▸ What is expected
Copy the data below word for word, leaving out the pictures.
=== Exercise materials ===
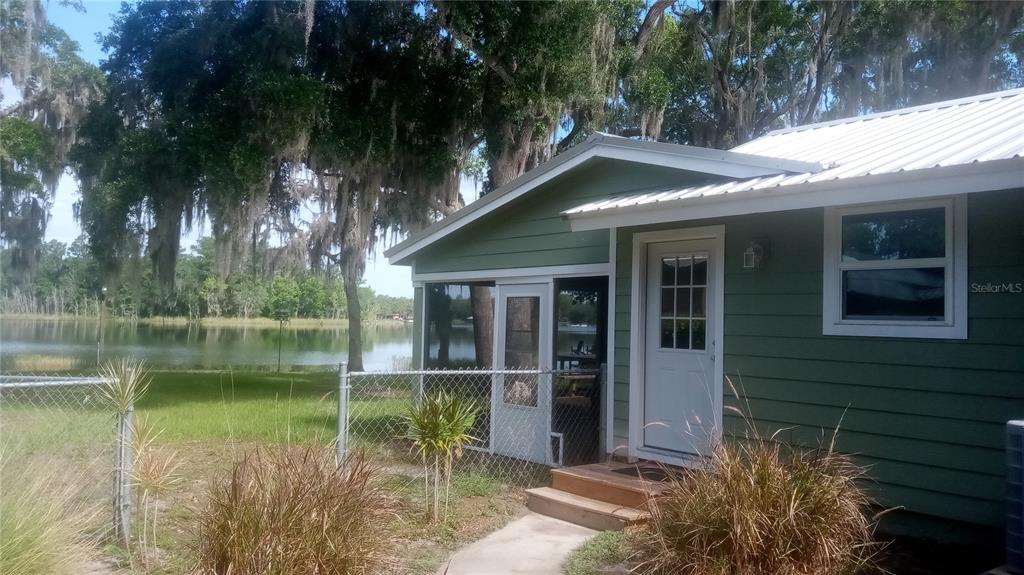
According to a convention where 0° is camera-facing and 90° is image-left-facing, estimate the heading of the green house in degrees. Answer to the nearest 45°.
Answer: approximately 45°

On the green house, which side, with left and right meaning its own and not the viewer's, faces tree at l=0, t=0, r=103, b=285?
right

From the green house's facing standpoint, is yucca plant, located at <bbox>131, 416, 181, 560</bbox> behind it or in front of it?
in front

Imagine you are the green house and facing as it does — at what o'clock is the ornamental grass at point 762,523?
The ornamental grass is roughly at 11 o'clock from the green house.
===
▸ Exercise result
According to a convention where 0° is camera-facing and 90° is image-left-facing, estimate the heading of the green house in degrees. Answer to the nearest 45°.
Answer: approximately 45°

On the green house, which side, with left and right meaning its own and not the viewer's, faces tree at l=0, t=0, r=103, b=285?
right

From the green house's facing standpoint, is yucca plant, located at <bbox>131, 416, 181, 560</bbox> behind it or in front of it?
in front

Imagine you are the green house and facing as it does — at what o'clock is the ornamental grass at point 762,523?
The ornamental grass is roughly at 11 o'clock from the green house.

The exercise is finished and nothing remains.